▶ Work required:
Answer with a single number: the count of lines below that hold "KiCad".

*** Block opens ***

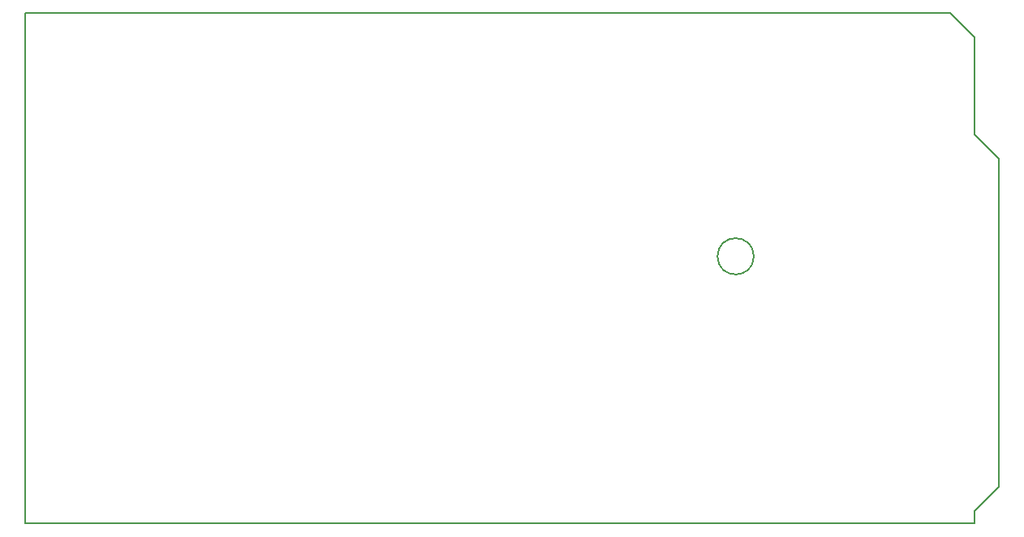
<source format=gbr>
%TF.GenerationSoftware,KiCad,Pcbnew,(5.1.2)-1*%
%TF.CreationDate,2020-09-11T17:40:03+02:00*%
%TF.ProjectId,ArduinoShield_SPIlinedriver_Sync_2V0,41726475-696e-46f5-9368-69656c645f53,3.1*%
%TF.SameCoordinates,Original*%
%TF.FileFunction,Profile,NP*%
%FSLAX46Y46*%
G04 Gerber Fmt 4.6, Leading zero omitted, Abs format (unit mm)*
G04 Created by KiCad (PCBNEW (5.1.2)-1) date 2020-09-11 17:40:03*
%MOMM*%
%LPD*%
G04 APERTURE LIST*
%ADD10C,0.150000*%
G04 APERTURE END LIST*
D10*
X179414093Y-93738700D02*
G75*
G03X179414093Y-93738700I-1893493J0D01*
G01*
X202438000Y-121666000D02*
X103378000Y-121666000D01*
X202438000Y-120396000D02*
X202438000Y-121666000D01*
X204978000Y-117856000D02*
X202438000Y-120396000D01*
X204978000Y-83566000D02*
X204978000Y-117856000D01*
X202438000Y-81026000D02*
X204978000Y-83566000D01*
X202438000Y-70866000D02*
X202438000Y-81026000D01*
X199898000Y-68326000D02*
X202438000Y-70866000D01*
X103378000Y-68326000D02*
X199898000Y-68326000D01*
X103378000Y-121666000D02*
X103378000Y-68326000D01*
M02*

</source>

*** Block closes ***

▶ Response box:
2